I could scarcely tolerate the earthly recollections recalled by this ridiculous spectacle. To see a being like that partaking of food through the mouth, and making her charming body the receptacle for I do not know what substances! What vulgarity! Masticating morsels of some kind of animal which her pearly teeth did not disdain to chew, and again fragments of another animal which her virginal lips opened without hesitation to receive and swallow! What a diet: a medley of ingredients drawn from cattle, or from deer, which have lived in the mire and afterwards been slaughtered. Horror! I turned away with sadness from this strange contrast, and directed my gaze to the system of Saturn, where humanity need not stoop to such necessities.
Victims to the struggle for existence.
The floating beings belonging to the world of Andromeda, where my antepenultimate existence was passed, are submitted to a still more degrading manner of sustaining life than are the inhabitants of the Earth. They have not the advantage of finding three parts of their nutriment supplied by the air, as is the case on your globe: they must work to obtain what may be called their oxygen, and, without ceasing, they are condemned to use their lungs in order to prepare the nutritious air they need, without sleeping, and without ever feeling satisfied, because, despite their incessant toil, they cannot absorb more than a small quantity at a time. Thus they pass their entire life, and finally die victims to the struggle for existence.

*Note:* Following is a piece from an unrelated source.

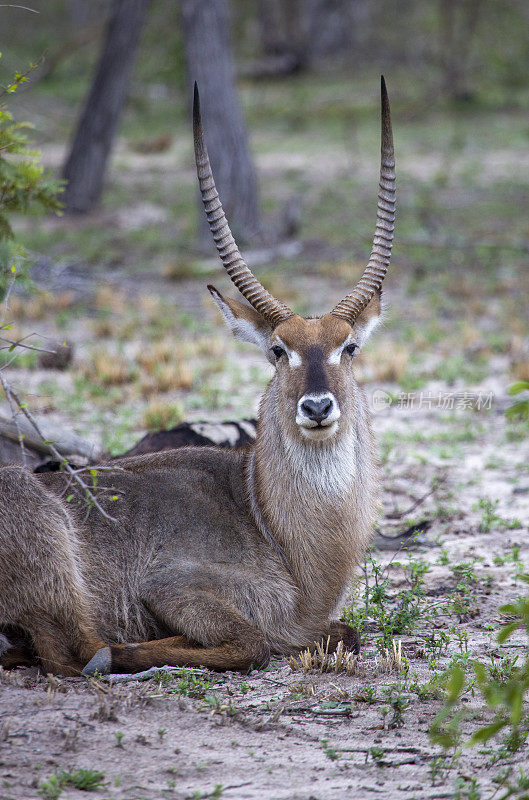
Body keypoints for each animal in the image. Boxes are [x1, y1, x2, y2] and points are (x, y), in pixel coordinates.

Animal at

Quærens. Better far never to have been born! But does not the same reflection apply to the Earth?
What is the use of being born, to weary one's self with endless work and worry, to turn in the same daily treadmill for sixty or a hundred years; to sleep, to eat, to work, to speak, to run, to err, to agitate, to dream, ad infinitum? Of what use is all this? Would not one be just as advanced if one were extinguished the day after birth, or, better still, if one did not take the trouble to come into the world? Nature would not go on in any worse fashion, and even if it did, no one would be the wiser. And one might ask, of what use is Nature herself, and why does the universe exist at all?
Humanity in Andromeda.
Humanity.
Lumen. That is the great mystery. Yet must all destinies be accomplished. The world of Andromeda is decidedly an inferior one. To give you an idea of the poor mental calibre of its inhabitants, I will cite two examples, selecting the subjects of religion and politics, as these are generally the best criterions of the value of a people. In religion, in place of seeking for God in nature, and of basing their judgment on science, instead of aspiring to the truth, and of using their eyes to see and their reason to comprehend—in a word, in place of establishing the foundations of their philosophy upon knowledge as exact as possible of the order which governs the world—they are divided into sects, who are voluntarily blind, and believe they render homage to their pretended God by ceasing to reason, and think they adore Him, in maintaining that their anthill is unique in space; by reciting phrases and in injuring other sects, and alas! by blessing swords, and burnings at the stake, and in authorising massacres and wars. Their doctrines contain assertions which seem expressly imagined to outrage common sense. These are precisely those which constitute the articles of their faith and belief!